### EXERCISE INSTRUCTIONS
Retype the data that follows, keeping every character the same.

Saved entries
[Start of Attachment]

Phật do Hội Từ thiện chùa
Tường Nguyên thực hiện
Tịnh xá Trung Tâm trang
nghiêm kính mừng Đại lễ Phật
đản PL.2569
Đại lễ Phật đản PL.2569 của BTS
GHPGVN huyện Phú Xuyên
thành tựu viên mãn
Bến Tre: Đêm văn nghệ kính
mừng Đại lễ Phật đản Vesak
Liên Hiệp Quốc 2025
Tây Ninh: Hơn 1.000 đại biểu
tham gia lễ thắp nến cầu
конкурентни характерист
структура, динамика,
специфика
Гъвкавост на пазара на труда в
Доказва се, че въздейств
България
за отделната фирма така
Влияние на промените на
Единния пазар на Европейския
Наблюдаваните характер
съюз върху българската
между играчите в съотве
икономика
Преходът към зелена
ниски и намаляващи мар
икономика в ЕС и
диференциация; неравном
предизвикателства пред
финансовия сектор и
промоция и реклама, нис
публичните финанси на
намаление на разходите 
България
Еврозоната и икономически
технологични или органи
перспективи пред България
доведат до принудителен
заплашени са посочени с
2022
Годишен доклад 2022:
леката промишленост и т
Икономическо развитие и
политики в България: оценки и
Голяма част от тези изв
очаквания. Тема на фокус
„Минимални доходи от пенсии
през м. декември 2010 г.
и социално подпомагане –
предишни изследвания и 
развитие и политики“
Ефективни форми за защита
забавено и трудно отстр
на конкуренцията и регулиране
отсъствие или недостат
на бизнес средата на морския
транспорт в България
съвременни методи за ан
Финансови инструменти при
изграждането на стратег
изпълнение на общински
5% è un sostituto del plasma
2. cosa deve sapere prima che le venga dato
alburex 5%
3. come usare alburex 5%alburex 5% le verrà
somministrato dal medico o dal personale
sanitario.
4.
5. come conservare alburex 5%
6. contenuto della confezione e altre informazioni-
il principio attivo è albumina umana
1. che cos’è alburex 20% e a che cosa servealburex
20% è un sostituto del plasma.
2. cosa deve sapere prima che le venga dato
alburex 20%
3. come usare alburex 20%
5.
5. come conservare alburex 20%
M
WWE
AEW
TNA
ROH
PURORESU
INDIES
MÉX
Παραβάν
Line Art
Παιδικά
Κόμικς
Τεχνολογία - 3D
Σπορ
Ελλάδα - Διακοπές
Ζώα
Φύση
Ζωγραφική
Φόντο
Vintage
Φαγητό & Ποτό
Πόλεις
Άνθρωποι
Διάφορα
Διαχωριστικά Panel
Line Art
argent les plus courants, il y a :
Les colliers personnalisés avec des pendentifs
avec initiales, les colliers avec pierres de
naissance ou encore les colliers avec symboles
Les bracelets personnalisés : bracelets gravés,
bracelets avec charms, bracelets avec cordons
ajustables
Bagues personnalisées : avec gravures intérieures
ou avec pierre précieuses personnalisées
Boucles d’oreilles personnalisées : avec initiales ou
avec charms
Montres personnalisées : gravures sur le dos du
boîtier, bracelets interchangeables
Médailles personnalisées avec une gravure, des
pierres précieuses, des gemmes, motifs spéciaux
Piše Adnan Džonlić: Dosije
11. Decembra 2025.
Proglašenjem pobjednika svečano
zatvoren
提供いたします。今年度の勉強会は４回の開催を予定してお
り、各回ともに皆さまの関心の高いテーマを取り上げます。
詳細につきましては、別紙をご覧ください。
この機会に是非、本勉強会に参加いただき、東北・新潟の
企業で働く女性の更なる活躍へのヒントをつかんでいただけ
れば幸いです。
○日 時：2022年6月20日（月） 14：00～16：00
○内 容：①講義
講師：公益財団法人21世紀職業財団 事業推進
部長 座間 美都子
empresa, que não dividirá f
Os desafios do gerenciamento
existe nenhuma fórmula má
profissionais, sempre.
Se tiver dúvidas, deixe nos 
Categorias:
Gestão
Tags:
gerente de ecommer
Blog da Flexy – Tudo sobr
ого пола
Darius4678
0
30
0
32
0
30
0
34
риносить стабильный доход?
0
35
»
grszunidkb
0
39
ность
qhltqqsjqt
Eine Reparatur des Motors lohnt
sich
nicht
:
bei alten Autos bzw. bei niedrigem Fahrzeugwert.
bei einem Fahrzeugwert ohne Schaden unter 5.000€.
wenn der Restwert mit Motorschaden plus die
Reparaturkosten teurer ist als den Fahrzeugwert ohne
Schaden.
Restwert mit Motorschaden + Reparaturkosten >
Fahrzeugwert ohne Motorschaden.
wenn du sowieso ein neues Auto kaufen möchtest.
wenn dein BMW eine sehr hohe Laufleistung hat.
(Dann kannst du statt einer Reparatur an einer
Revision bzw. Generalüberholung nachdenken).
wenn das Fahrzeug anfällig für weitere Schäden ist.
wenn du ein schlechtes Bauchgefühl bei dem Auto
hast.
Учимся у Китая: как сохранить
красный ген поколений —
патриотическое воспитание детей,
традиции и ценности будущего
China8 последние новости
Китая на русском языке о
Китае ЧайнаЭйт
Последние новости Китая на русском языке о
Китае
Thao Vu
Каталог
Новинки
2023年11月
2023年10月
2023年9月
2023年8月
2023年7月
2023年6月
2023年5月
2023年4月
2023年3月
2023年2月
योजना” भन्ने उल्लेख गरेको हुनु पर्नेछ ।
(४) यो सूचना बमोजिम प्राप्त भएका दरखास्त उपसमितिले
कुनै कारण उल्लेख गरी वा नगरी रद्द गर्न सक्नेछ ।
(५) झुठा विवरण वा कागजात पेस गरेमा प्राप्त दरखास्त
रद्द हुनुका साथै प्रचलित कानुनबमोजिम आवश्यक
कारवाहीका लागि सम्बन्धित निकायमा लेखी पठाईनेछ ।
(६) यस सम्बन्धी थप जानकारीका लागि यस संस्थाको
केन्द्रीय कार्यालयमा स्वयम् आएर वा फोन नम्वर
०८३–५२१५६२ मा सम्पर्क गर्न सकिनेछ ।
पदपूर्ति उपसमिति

[End of Attachment]

### YOUR RESPONSE
Phật do Hội Từ thiện chùa
Tường Nguyên thực hiện
Tịnh xá Trung Tâm trang
nghiêm kính mừng Đại lễ Phật
đản PL.2569
Đại lễ Phật đản PL.2569 của BTS
GHPGVN huyện Phú Xuyên
thành tựu viên mãn
Bến Tre: Đêm văn nghệ kính
mừng Đại lễ Phật đản Vesak
Liên Hiệp Quốc 2025
Tây Ninh: Hơn 1.000 đại biểu
tham gia lễ thắp nến cầu
конкурентни характерист
структура, динамика,
специфика
Гъвкавост на пазара на труда в
Доказва се, че въздейств
България
за отделната фирма така
Влияние на промените на
Единния пазар на Европейския
Наблюдаваните характер
съюз върху българската
между играчите в съотве
икономика
Преходът към зелена
ниски и намаляващи мар
икономика в ЕС и
диференциация; неравном
предизвикателства пред
финансовия сектор и
промоция и реклама, нис
публичните финанси на
намаление на разходите 
България
Еврозоната и икономически
технологични или органи
перспективи пред България
доведат до принудителен
заплашени са посочени с
2022
Годишен доклад 2022:
леката промишленост и т
Икономическо развитие и
политики в България: оценки и
Голяма част от тези изв
очаквания. Тема на фокус
„Минимални доходи от пенсии
през м. декември 2010 г.
и социално подпомагане –
предишни изследвания и 
развитие и политики“
Ефективни форми за защита
забавено и трудно отстр
на конкуренцията и регулиране
отсъствие или недостат
на бизнес средата на морския
транспорт в България
съвременни методи за ан
Финансови инструменти при
изграждането на стратег
изпълнение на общински
5% è un sostituto del plasma
2. cosa deve sapere prima che le venga dato
alburex 5%
3. come usare alburex 5%alburex 5% le verrà
somministrato dal medico o dal personale
sanitario.
4.
5. come conservare alburex 5%
6. contenuto della confezione e altre informazioni-
il principio attivo è albumina umana
1. che cos’è alburex 20% e a che cosa servealburex
20% è un sostituto del plasma.
2. cosa deve sapere prima che le venga dato
alburex 20%
3. come usare alburex 20%
5.
5. come conservare alburex 20%
M
WWE
AEW
TNA
ROH
PURORESU
INDIES
MÉX
Παραβάν
Line Art
Παιδικά
Κόμικς
Τεχνολογία - 3D
Σπορ
Ελλάδα - Διακοπές
Ζώα
Φύση
Ζωγραφική
Φόντο
Vintage
Φαγητό & Ποτό
Πόλεις
Άνθρωποι
Διάφορα
Διαχωριστικά Panel
Line Art
argent les plus courants, il y a :
Les colliers personnalisés avec des pendentifs
avec initiales, les colliers avec pierres de
naissance ou encore les colliers avec symboles
Les bracelets personnalisés : bracelets gravés,
bracelets avec charms, bracelets avec cordons
ajustables
Bagues personnalisées : avec gravures intérieures
ou avec pierre précieuses personnalisées
Boucles d’oreilles personnalisées : avec initiales ou
avec charms
Montres personnalisées : gravures sur le dos du
boîtier, bracelets interchangeables
Médailles personnalisées avec une gravure, des
pierres précieuses, des gemmes, motifs spéciaux
Piše Adnan Džonlić: Dosije
11. Decembra 2025.
Proglašenjem pobjednika svečano
zatvoren
提供いたします。今年度の勉強会は４回の開催を予定してお
り、各回ともに皆さまの関心の高いテーマを取り上げます。
詳細につきましては、別紙をご覧ください。
この機会に是非、本勉強会に参加いただき、東北・新潟の
企業で働く女性の更なる活躍へのヒントをつかんでいただけ
れば幸いです。
○日 時：2022年6月20日（月） 14：00～16：00
○内 容：①講義
講師：公益財団法人21世紀職業財団 事業推進
部長 座間 美都子
empresa, que não dividirá f
Os desafios do gerenciamento
existe nenhuma fórmula má
profissionais, sempre.
Se tiver dúvidas, deixe nos 
Categorias:
Gestão
Tags:
gerente de ecommer
Blog da Flexy – Tudo sobr
ого пола
Darius4678
0
30
0
32
0
30
0
34
риносить стабильный доход?
0
35
»
grszunidkb
0
39
ность
qhltqqsjqt
Eine Reparatur des Motors lohnt
sich
nicht
:
bei alten Autos bzw. bei niedrigem Fahrzeugwert.
bei einem Fahrzeugwert ohne Schaden unter 5.000€.
wenn der Restwert mit Motorschaden plus die
Reparaturkosten teurer ist als den Fahrzeugwert ohne
Schaden.
Restwert mit Motorschaden + Reparaturkosten >
Fahrzeugwert ohne Motorschaden.
wenn du sowieso ein neues Auto kaufen möchtest.
wenn dein BMW eine sehr hohe Laufleistung hat.
(Dann kannst du statt einer Reparatur an einer
Revision bzw. Generalüberholung nachdenken).
wenn das Fahrzeug anfällig für weitere Schäden ist.
wenn du ein schlechtes Bauchgefühl bei dem Auto
hast.
Учимся у Китая: как сохранить
красный ген поколений —
патриотическое воспитание детей,
традиции и ценности будущего
China8 последние новости
Китая на русском языке о
Китае ЧайнаЭйт
Последние новости Китая на русском языке о
Китае
Thao Vu
Каталог
Новинки
2023年11月
2023年10月
2023年9月
2023年8月
2023年7月
2023年6月
2023年5月
2023年4月
2023年3月
2023年2月
योजना” भन्ने उल्लेख गरेको हुनु पर्नेछ ।
(४) यो सूचना बमोजिम प्राप्त भएका दरखास्त उपसमितिले
कुनै कारण उल्लेख गरी वा नगरी रद्द गर्न सक्नेछ ।
(५) झुठा विवरण वा कागजात पेस गरेमा प्राप्त दरखास्त
रद्द हुनुका साथै प्रचलित कानुनबमोजिम आवश्यक
कारवाहीका लागि सम्बन्धित निकायमा लेखी पठाईनेछ ।
(६) यस सम्बन्धी थप जानकारीका लागि यस संस्थाको
केन्द्रीय कार्यालयमा स्वयम् आएर वा फोन नम्वर
०८३–५२१५६२ मा सम्पर्क गर्न सकिनेछ ।
पदपूर्ति उपसमिति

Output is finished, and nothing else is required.